(54 years ago)

news&updates

Jul
21

every day he’s tumblin tumblin

(originally appeared in Yareah Magazine 9/8/2013)

 

It takes only a cursory look into the life of Arnold to see his attraction to chartered accountancy.

Only child. Midwest born and raised. Socially awkward.

In order to keep him busy, his parents thought he needed a hobby so they bought him a rock tumbler. Not some small starter tumbler, this one was the real deal. One of those double-barreled rotary ones. He responded by making everyone he knew jewelry that attempted to make up for its crippling lack of aesthetic value by its sheer weight. After less than a year of wearing his trinkets, his mother’s earlobes were as stretched out as any Falani tribesman.

Another benefit of his hobby was the additional time it allowed him to spend with his father. His father also had a hobby and they often did it side by side in the basement. His father brewed his own beer. It was common knowledge in the house that he wasn’t very good at it, but everyone needs a hobby and his father enjoyed his.

Arnold would be loading in polishing grit on one side of the room and his father would be slumped motionless on the beer-sampling recliner. Sometimes drunk, sometimes poisoned. Arnold could never tell nor did it make much difference.

Around Halloween his father would always make a batch of his special “spiced pumpkin beer.” The basement would smell like a mix of pumpkins and jet fuel. When Arnold closed his eyes he could almost see the planes landing in a giant pumpkin patch, the landing gear clogged with vines and the wheels slick with rotting pumpkin remains.

Whatever secret ingredients he used, the “spiced pumpkin beer” always brought out the goblin in him. And in anyone else who imbibed it, as they found out one Halloween when he and his mom returned from trick or treating to find his dad at the door laughing, swaying, and handing out samples to the kids coming to their house for candy. As a result the entire neighborhood was soon engulfed in flames as dozens of festively-dressed and drunk-as-hell-for-the-first-time miscreants ran amok.

There was one beer recipe that both he and his mother feared most of all. His dad called it “werewolf” because whenever he drank it he ended up naked on someone’s lawn the next morning.

To this day Arnold winces whenever he hears howling.

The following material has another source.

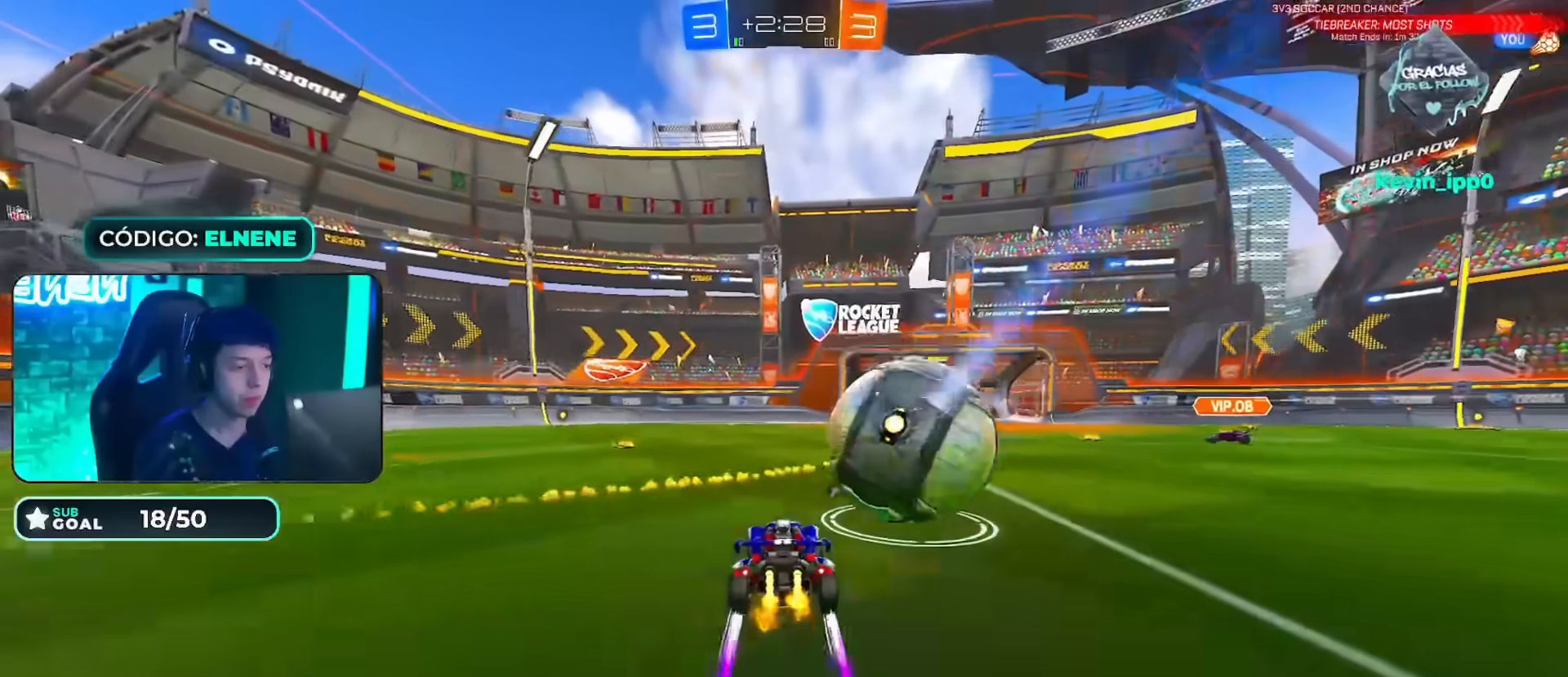
{"buttons": [], "left_stick": "left", "right_stick": "center", "events": [[17, "CROSS", "down"], [17, "L2", "down"], [17, "left_stick", "down-right"], [134, "CROSS", "up"], [267, "L2", "up"], [300, "left_stick", "down-left"], [367, "R2", "down"], [384, "left_stick", "left"], [501, "R2", "up"]]}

His mother’s hobby was collecting Beanie Babies. She was always wheeling and dealing with other collectors to score the newest or rarest stuffed animal. She kept them in a large display case but eventually it got so crowded that the Babies were stacked one on top of another. Arnold found it unpleasant to look at. One day Arnold, hoping to score some points with his mom, tidied them up and in the process cut off all their tags. At the time he thought the tags gave the display case a cluttered appearance but later found out that a Beanie Baby without a tag is virtually worthless. He found this out when his mother took one look at his handiwork and, instead of thanking him for his hard work, retreated downstairs to find where his dad kept the “werewolf.” The police brought her home later that night dazed, with only a blanket draped around her and leaves in her hair.

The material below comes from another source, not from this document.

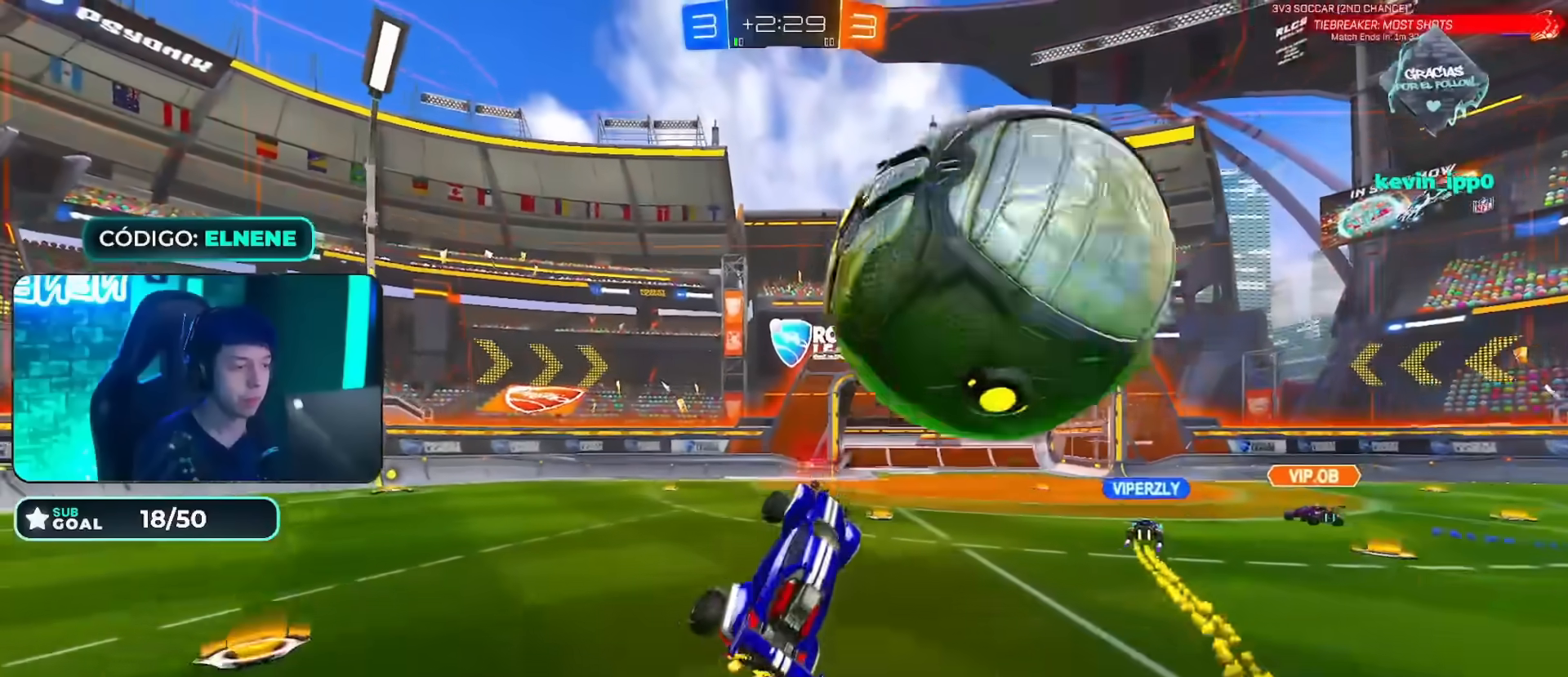
{"buttons": ["R2"], "left_stick": "down", "right_stick": "center"}
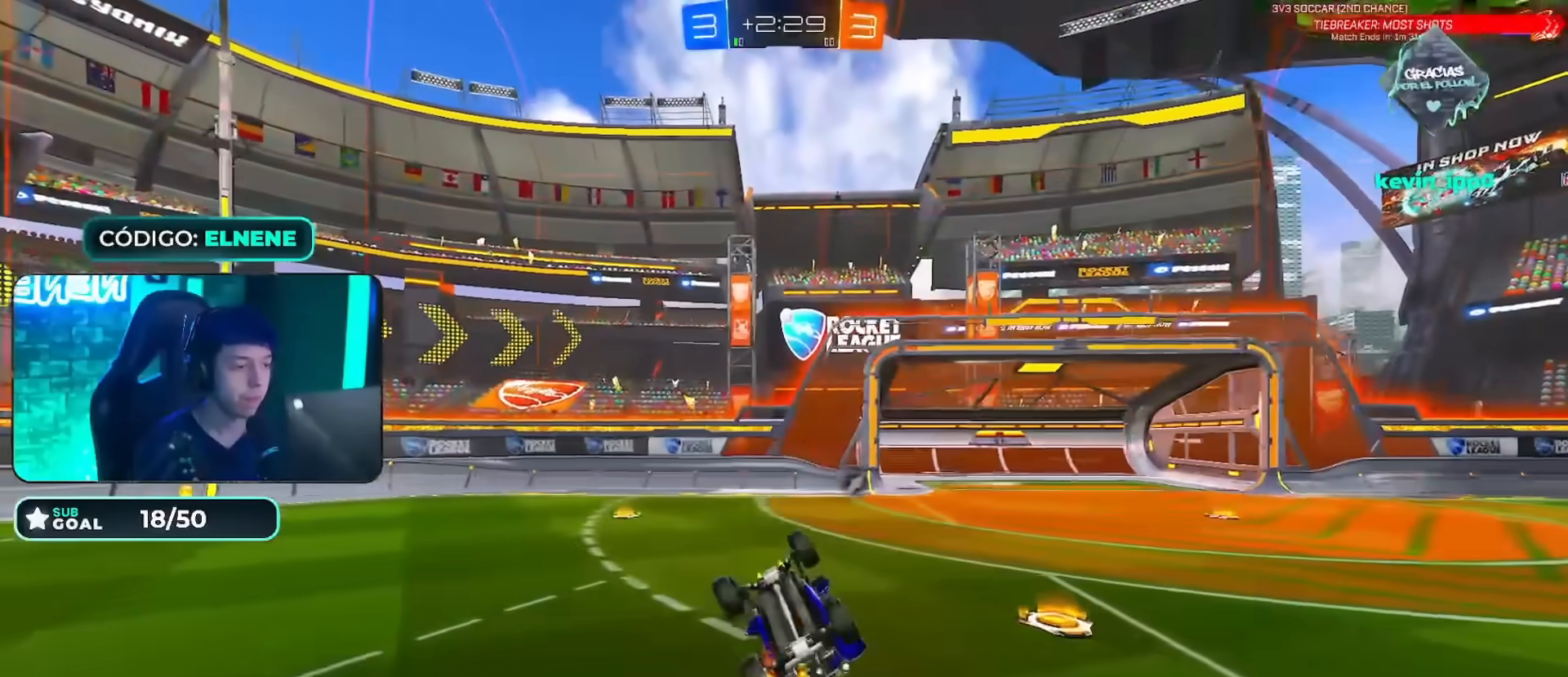
{"buttons": [], "left_stick": "center", "right_stick": "center", "events": [[84, "TRIANGLE", "down"], [150, "TRIANGLE", "up"], [250, "SQUARE", "down"], [284, "left_stick", "up-right"], [367, "left_stick", "center"], [384, "SQUARE", "up"], [401, "R2", "up"]]}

It wasn’t the last time that the expression “no good deed goes unpunished” would ring true for Arnold.

Having rock tumbling as a hobby doesn’t make you very popular with the other boys when they are off playing football or baseball and all you have to show for your summer break is roughly half a ton of jewelry that could easily be thrown through a plate glass window.

Having a father that hands out alcohol to young children at Halloween doesn’t make you as popular with the other kids as you might think. Had he been wearing pants at the time it might have helped.

Having a mother that appeared on the evening news being escorted down naked from a tree by the fire department yelling “I had a Punchers the Lobster!” was traumatic and led to destruction of the remaining “werewolf” brew and, eventually, the brewing hobby itself.

So why chartered accountancy?

Perhaps Arnold just wants to make sure that nobody else cuts the tags off their assets.